Required work: Would you give the entries below again, precisely as they are written?

--- START ---

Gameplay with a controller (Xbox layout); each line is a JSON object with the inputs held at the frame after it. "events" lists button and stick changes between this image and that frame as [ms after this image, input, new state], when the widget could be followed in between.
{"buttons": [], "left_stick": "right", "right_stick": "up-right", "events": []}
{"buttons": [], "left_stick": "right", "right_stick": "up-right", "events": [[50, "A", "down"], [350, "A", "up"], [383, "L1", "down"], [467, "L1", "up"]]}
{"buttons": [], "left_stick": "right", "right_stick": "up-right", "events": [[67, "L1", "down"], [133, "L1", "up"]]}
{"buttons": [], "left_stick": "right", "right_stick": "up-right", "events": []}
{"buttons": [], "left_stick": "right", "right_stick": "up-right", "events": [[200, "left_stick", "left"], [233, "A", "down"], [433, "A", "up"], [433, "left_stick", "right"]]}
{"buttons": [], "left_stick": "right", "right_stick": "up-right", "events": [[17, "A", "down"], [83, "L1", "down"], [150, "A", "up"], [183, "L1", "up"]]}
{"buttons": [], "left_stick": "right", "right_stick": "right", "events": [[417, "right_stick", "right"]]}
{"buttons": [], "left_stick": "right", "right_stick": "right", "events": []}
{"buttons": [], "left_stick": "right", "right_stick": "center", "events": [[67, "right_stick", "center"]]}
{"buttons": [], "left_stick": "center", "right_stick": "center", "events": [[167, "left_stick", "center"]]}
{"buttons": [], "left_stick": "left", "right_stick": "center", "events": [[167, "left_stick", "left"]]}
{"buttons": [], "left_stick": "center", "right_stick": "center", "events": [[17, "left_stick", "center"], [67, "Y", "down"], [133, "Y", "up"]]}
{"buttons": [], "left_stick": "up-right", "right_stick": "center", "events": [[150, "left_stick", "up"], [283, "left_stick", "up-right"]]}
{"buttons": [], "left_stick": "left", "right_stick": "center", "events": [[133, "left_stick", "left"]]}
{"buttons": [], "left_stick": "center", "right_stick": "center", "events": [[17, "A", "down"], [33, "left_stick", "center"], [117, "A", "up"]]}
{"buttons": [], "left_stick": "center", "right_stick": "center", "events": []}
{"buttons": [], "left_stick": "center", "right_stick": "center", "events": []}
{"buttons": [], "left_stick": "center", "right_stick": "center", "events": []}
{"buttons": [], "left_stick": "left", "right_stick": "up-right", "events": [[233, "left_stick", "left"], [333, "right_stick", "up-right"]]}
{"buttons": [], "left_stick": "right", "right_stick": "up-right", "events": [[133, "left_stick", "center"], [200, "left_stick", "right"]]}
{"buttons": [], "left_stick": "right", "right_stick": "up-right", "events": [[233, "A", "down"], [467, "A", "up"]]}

--- END ---

Response:
Gameplay with a controller (Xbox layout); each line is a JSON object with the inputs held at the frame after it. "events" lists button and stick changes between this image and that frame as [ms after this image, input, new state], when the widget could be followed in between.
{"buttons": [], "left_stick": "right", "right_stick": "up-right", "events": []}
{"buttons": [], "left_stick": "right", "right_stick": "up-right", "events": [[50, "A", "down"], [350, "A", "up"], [383, "L1", "down"], [467, "L1", "up"]]}
{"buttons": [], "left_stick": "right", "right_stick": "up-right", "events": [[67, "L1", "down"], [133, "L1", "up"]]}
{"buttons": [], "left_stick": "right", "right_stick": "up-right", "events": []}
{"buttons": [], "left_stick": "right", "right_stick": "up-right", "events": [[200, "left_stick", "left"], [233, "A", "down"], [433, "A", "up"], [433, "left_stick", "right"]]}
{"buttons": [], "left_stick": "right", "right_stick": "up-right", "events": [[17, "A", "down"], [83, "L1", "down"], [150, "A", "up"], [183, "L1", "up"]]}
{"buttons": [], "left_stick": "right", "right_stick": "right", "events": [[417, "right_stick", "right"]]}
{"buttons": [], "left_stick": "right", "right_stick": "right", "events": []}
{"buttons": [], "left_stick": "right", "right_stick": "center", "events": [[67, "right_stick", "center"]]}
{"buttons": [], "left_stick": "center", "right_stick": "center", "events": [[167, "left_stick", "center"]]}
{"buttons": [], "left_stick": "left", "right_stick": "center", "events": [[167, "left_stick", "left"]]}
{"buttons": [], "left_stick": "center", "right_stick": "center", "events": [[17, "left_stick", "center"], [67, "Y", "down"], [133, "Y", "up"]]}
{"buttons": [], "left_stick": "up-right", "right_stick": "center", "events": [[150, "left_stick", "up"], [283, "left_stick", "up-right"]]}
{"buttons": [], "left_stick": "left", "right_stick": "center", "events": [[133, "left_stick", "left"]]}
{"buttons": [], "left_stick": "center", "right_stick": "center", "events": [[17, "A", "down"], [33, "left_stick", "center"], [117, "A", "up"]]}
{"buttons": [], "left_stick": "center", "right_stick": "center", "events": []}
{"buttons": [], "left_stick": "center", "right_stick": "center", "events": []}
{"buttons": [], "left_stick": "center", "right_stick": "center", "events": []}
{"buttons": [], "left_stick": "left", "right_stick": "up-right", "events": [[233, "left_stick", "left"], [333, "right_stick", "up-right"]]}
{"buttons": [], "left_stick": "right", "right_stick": "up-right", "events": [[133, "left_stick", "center"], [200, "left_stick", "right"]]}
{"buttons": [], "left_stick": "right", "right_stick": "up-right", "events": [[233, "A", "down"], [467, "A", "up"]]}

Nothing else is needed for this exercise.